Uptimize is an organisation that helps corporations attract and leverage neurodiverse talent. it was founded by Ed Thompson, an Oxford alumnus who previously founded the successful tech city stars apprenticeships program to help organisations attract, hire and retain neurodiverse talent. We spoke to him about why hiring from a talent pool that includes neurodiverse people is good for business.
1. How can businesses go about attracting more neurodiverse employees?
Firstly, companies need to carefully consider the skills needed for a role – and make sure these are then reflected in clear job descriptions. Don’t just re-use the same job specification template that you have on file – and make sure that you have made what you really need explicit, which skills are ‘must haves’ and which skills are just ‘nice to haves’. Use simple language. And you should think about mentioning that you welcome neurodiverse applicants in the initial job descriptions too.
2. What adjustments should the HR team make?
It’s a combination of making both strategic and tactical adjustments. Let’s say we’re talking about a manager who has some responsibilities for recruiting new team members. That manager will ordinarily use the recruitment process already embedded in the company. So, the manager isn’t recruiting particularly strategically – it’s not likely that they’ll say, “Look, I think we should just recruit in a totally different way.” But it is likely that they’ll be the person to write a job description, to communicate with candidates and review different types of assessment.
The tactical adjustments include re-writing the job profiles to make them more accessible to neurodivergent people and then also adapting the interview process. There are a whole lot of things you can do in an interview to be more empathetic and avoid punishing unusual body language or lack of eye contact. You should try not to make an immediate, emotional decision based on social rapport, but to try to use an interview to dig out the specifics of somebody’s experience and skills and marry that up to the more deliberate job description that you put together.
The strategic side comes with more holistic consideration of, for example, a hiring process. Are we doing enough to combat unconscious bias? Have we ensured that all elements of the process, from application forms to psychometric tests, have been road-tested by neurodivergent people for inclusivity? And are we using the right mix of interviews and practical assessments, and putting the right weighting on each in our decision making?
HR Directors: think about adjusting your hiring processes, and the soft skills that your employees deploy within them, to be more inclusive. Then, you can actually hire people more effectively, which then means you can avoid losing people with neurodivergent qualities through the hiring process.
3. On embedding a more neurodiversity-friendly culture
Boosting your company’s culture should always be a combination of ‘top-down’ and ‘bottom-up’. When approaching things from the top down, you have to take steps to demonstrate that there is leadership, commitment, interest and resource backing this. That’s the first thing. So, sometimes we start with training the senior people, to make sure they are equipped to lead in this way.

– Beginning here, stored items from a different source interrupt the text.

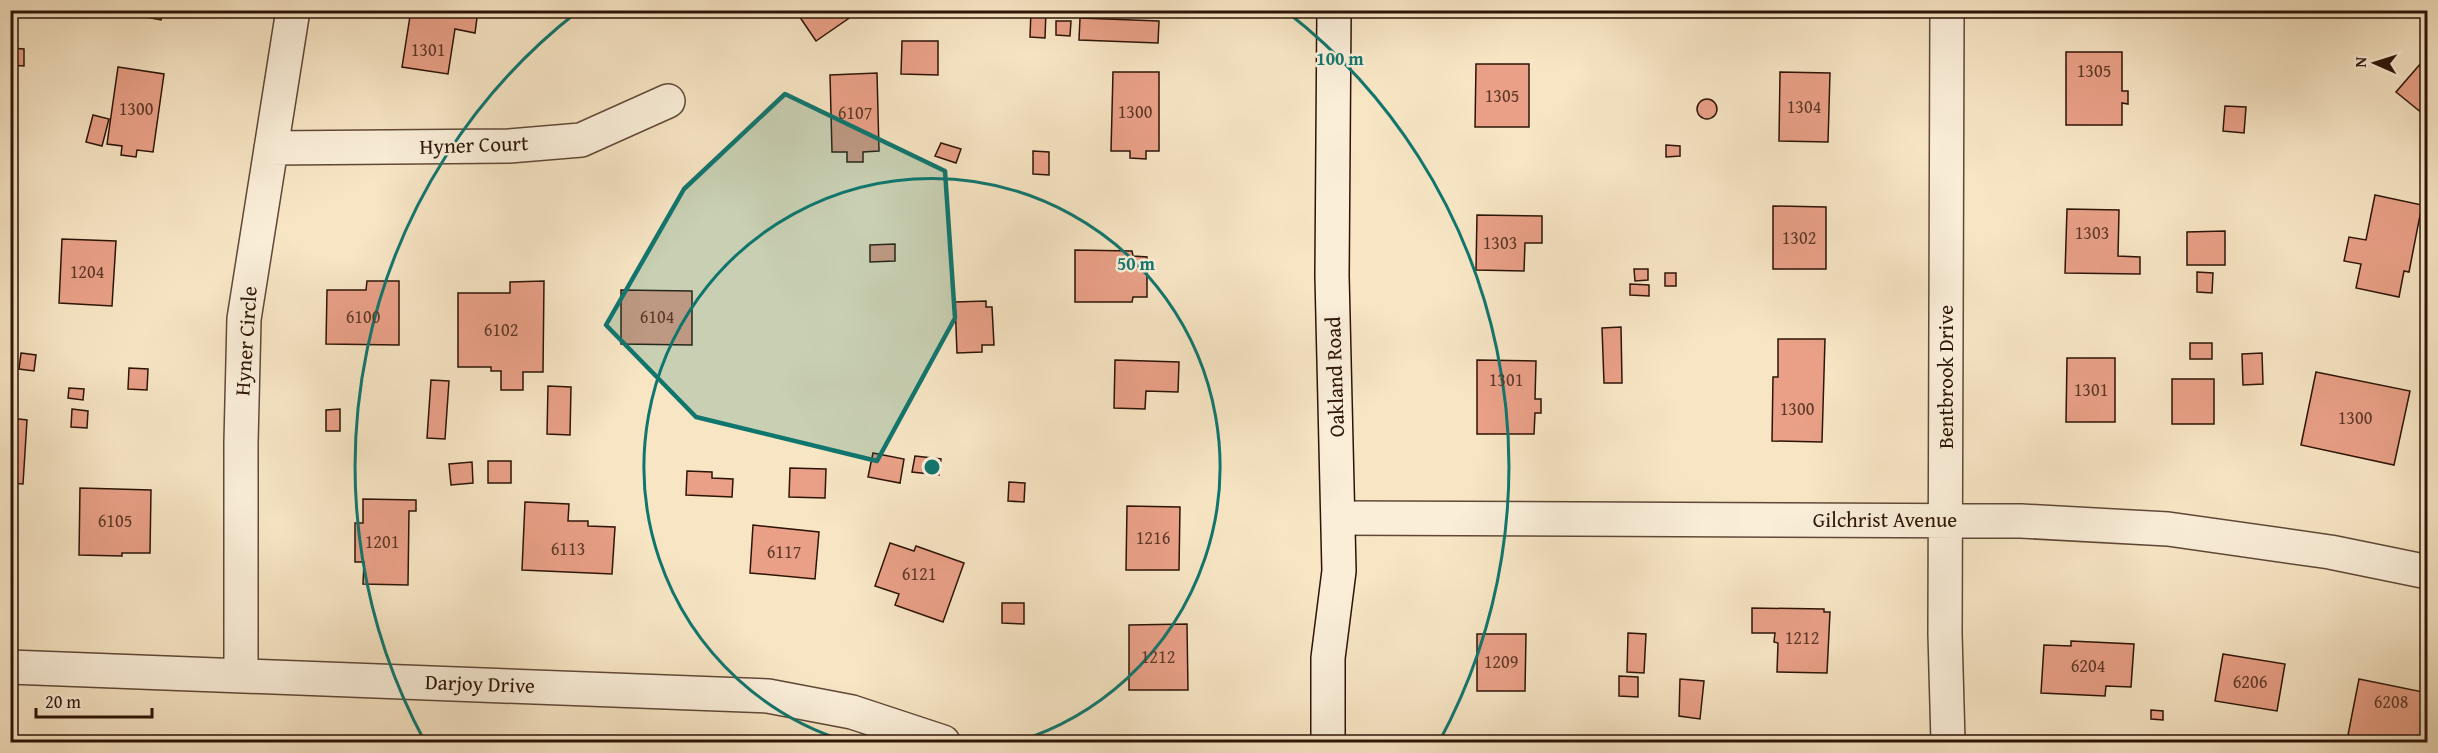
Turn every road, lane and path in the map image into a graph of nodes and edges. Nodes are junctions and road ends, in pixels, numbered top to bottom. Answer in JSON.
{"nodes":[{"id":1,"x":293,"y":10,"type":"edge"},
{"id":2,"x":1334,"y":10,"type":"edge"},
{"id":3,"x":1947,"y":10,"type":"edge"},
{"id":4,"x":668,"y":101,"type":"dead end"},
{"id":5,"x":271,"y":148,"type":"junction"},
{"id":6,"x":1339,"y":518,"type":"junction"},
{"id":7,"x":1946,"y":520,"type":"junction"},
{"id":8,"x":2427,"y":572,"type":"edge"},
{"id":9,"x":10,"y":667,"type":"edge"},
{"id":10,"x":241,"y":675,"type":"junction"},
{"id":11,"x":943,"y":742,"type":"edge"},
{"id":12,"x":1328,"y":742,"type":"edge"},
{"id":13,"x":1948,"y":742,"type":"edge"}],
"edges":[{"from":1,"to":5,"type":"street","name":"Hyner Circle"},
{"from":2,"to":6,"type":"street","name":"Oakland Road"},
{"from":3,"to":7,"type":"street","name":"Bentbrook Drive"},
{"from":4,"to":5,"type":"street","name":"Hyner Court"},
{"from":5,"to":10,"type":"street","name":"Hyner Circle"},
{"from":6,"to":7,"type":"street","name":"Gilchrist Avenue"},
{"from":6,"to":12,"type":"street","name":"Oakland Road"},
{"from":7,"to":8,"type":"street","name":"Gilchrist Avenue"},
{"from":7,"to":13,"type":"street","name":"Bentbrook Drive"},
{"from":9,"to":10,"type":"street","name":"Darjoy Drive"},
{"from":10,"to":11,"type":"street","name":"Darjoy Drive"}]}
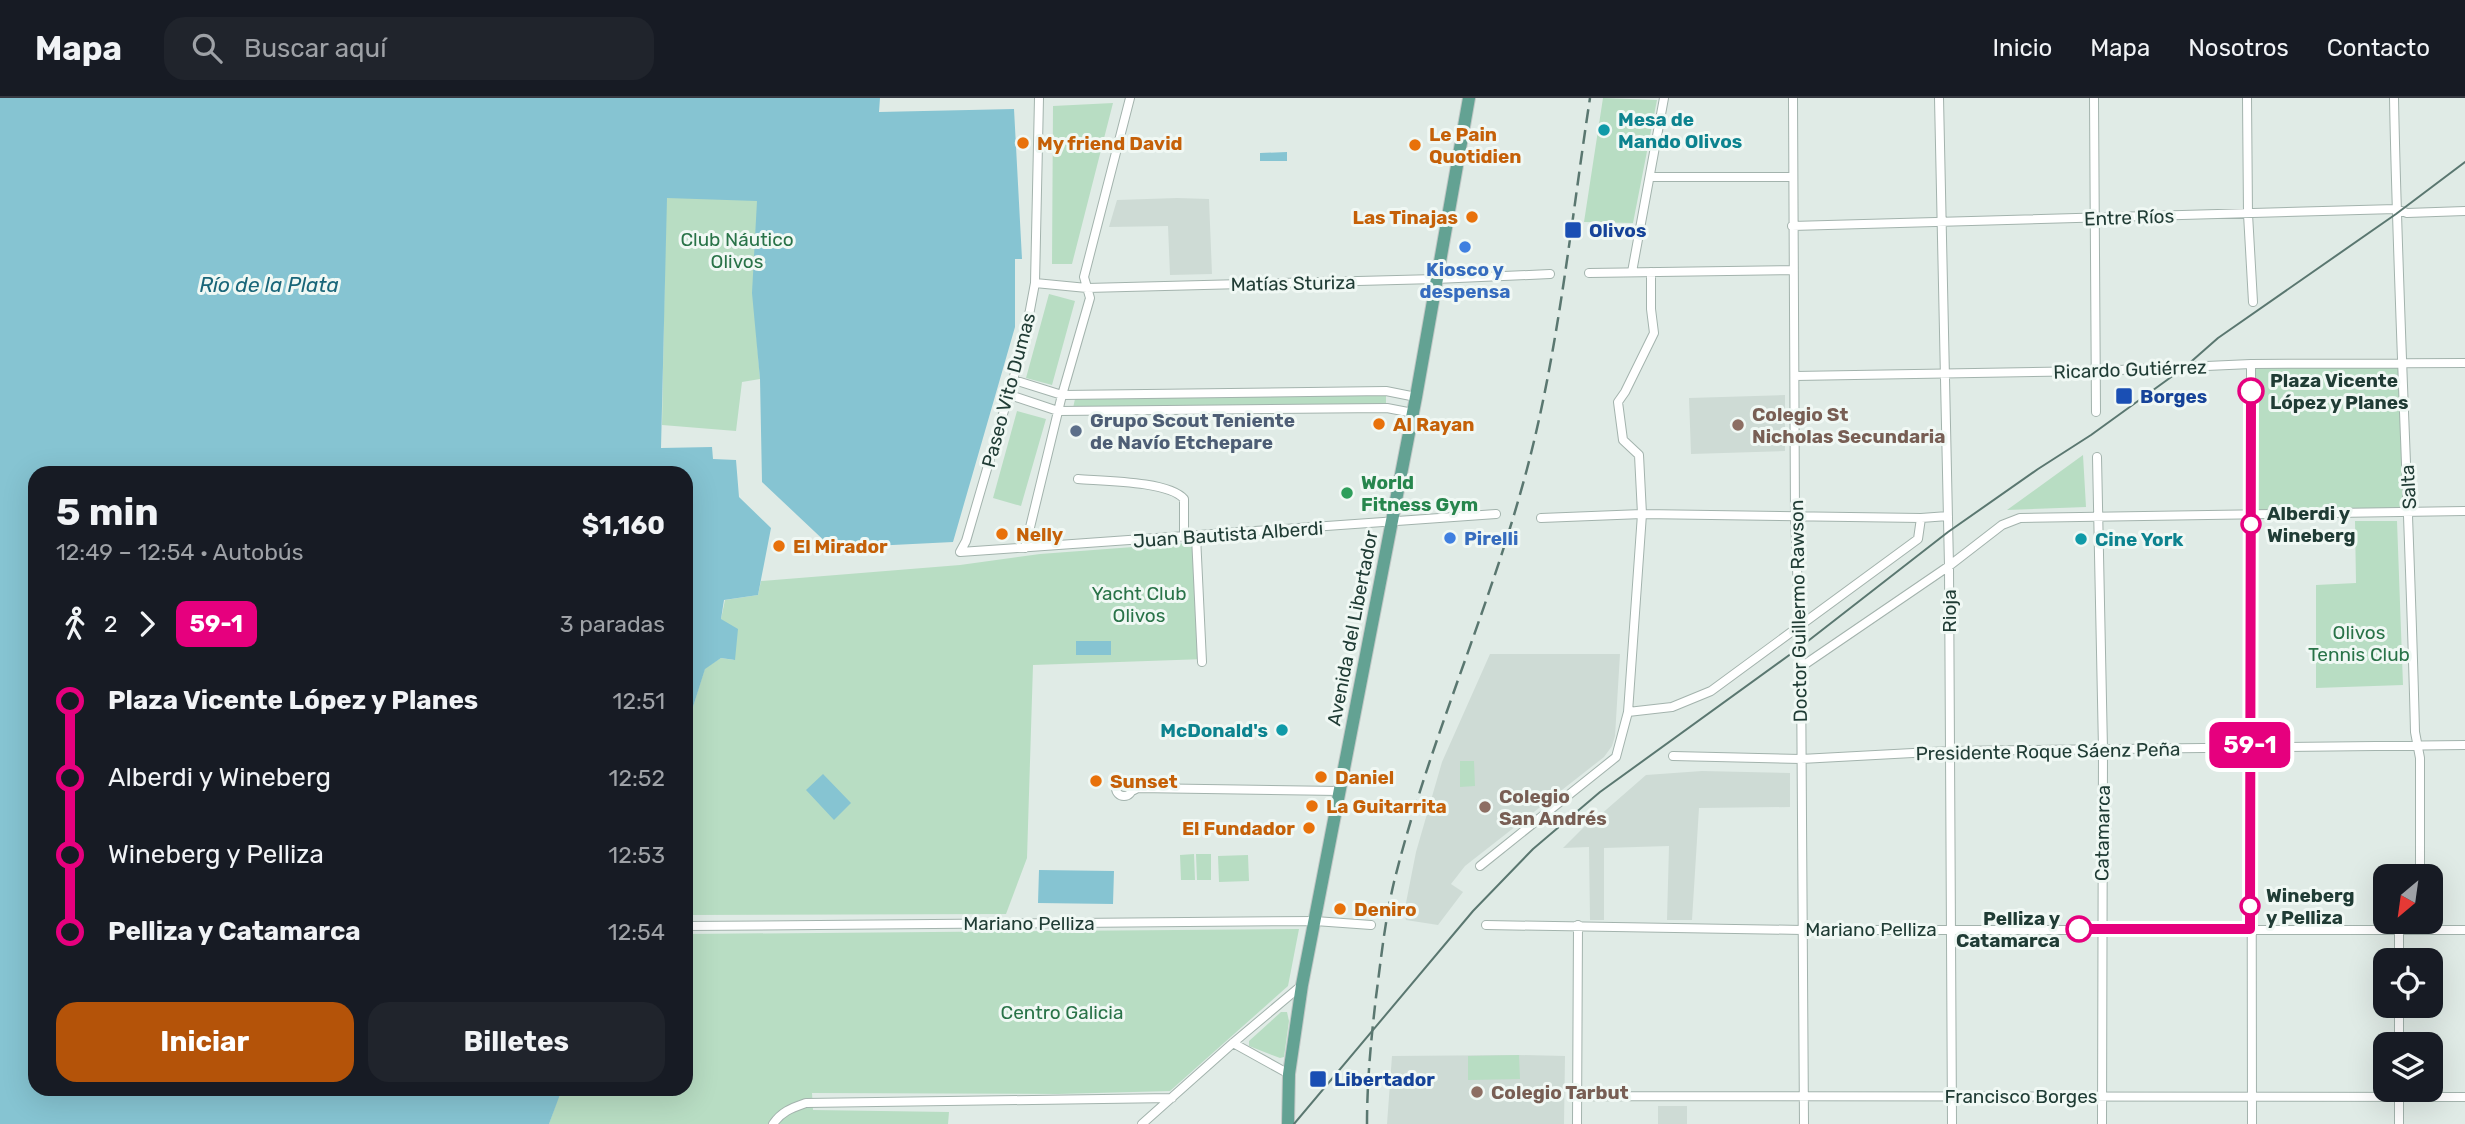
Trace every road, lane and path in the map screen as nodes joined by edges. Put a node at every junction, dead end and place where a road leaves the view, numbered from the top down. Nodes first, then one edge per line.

Then, it’s also bottom up – and we teach people how to apply professional empathy at the co-worker level. One thing that we do a lot of, is use the interviews we’ve done with our focus groups in our training. So, we’re literally taking out the middleman and showing managers videos of people who have had good or bad management experiences, and who are themselves neurodivergent. We’ve found that’s an amazing way to build empathy and in a relevant way.
4. How can pro-neurodiverse initiatives benefit the bottom line?
Although its early and data is still quite atomised, we are already starting to see a proven business case for neurodiversity at work. For example. JPMorgan Chase has found teams that are more deliberately neurodiverse – in their case, including hires from their 'Autism at Work' program – have been as much as 50% more productive in comparative studies. We’re also starting to see the team-level impact of cognitive diversity on innovation and creativity – some hires from these programs have even filed patents, and one manager from DXC Technology’s Dandelion program described their autistic professionals as already benefiting the organisation: "They’ve actually helped sharpen up some of the thought processes amongst the teams."
We’ve seen clients successfully identify and remove roadblocks to this talent too. For example, Microsoft has found that around half of the hires they made in their neurodiversity initiative had previously applied to the firm, and not been successful – evidence that what had been a boulder in the road for this demographic has now successfully been addressed. And retention has been great too – over 80% at Deutsche Bank and over 90% at DXC Technology, both surpassing averages for typical graduate recruitment.
5. On joining the wider equality, inclusivity and diversity debate
There’s been a big change in the last five to 10 years, where diversity as a whole has gone from a CSR initiative to a business imperative. These days, if you read the annual reports of Fortune 500 organisations, they are now stating inclusivity and diversity as absolutely key business priorities, so it’s no shock to see neurodiversity jumping to the front of that queue.
6. On raising general awareness of neurodiversity
Ask yourself, “How can I modify my interactions, so that can I work in a team in a way that is more inclusive?” Which means that people shouldn’t just assume that everybody wants to communicate in the same way as them and that everybody wants to organise their work in the same way. That sort of empathy building needs to come from the bottom and then if you get those things right, you’re in a position to demonstrate commitment from the top.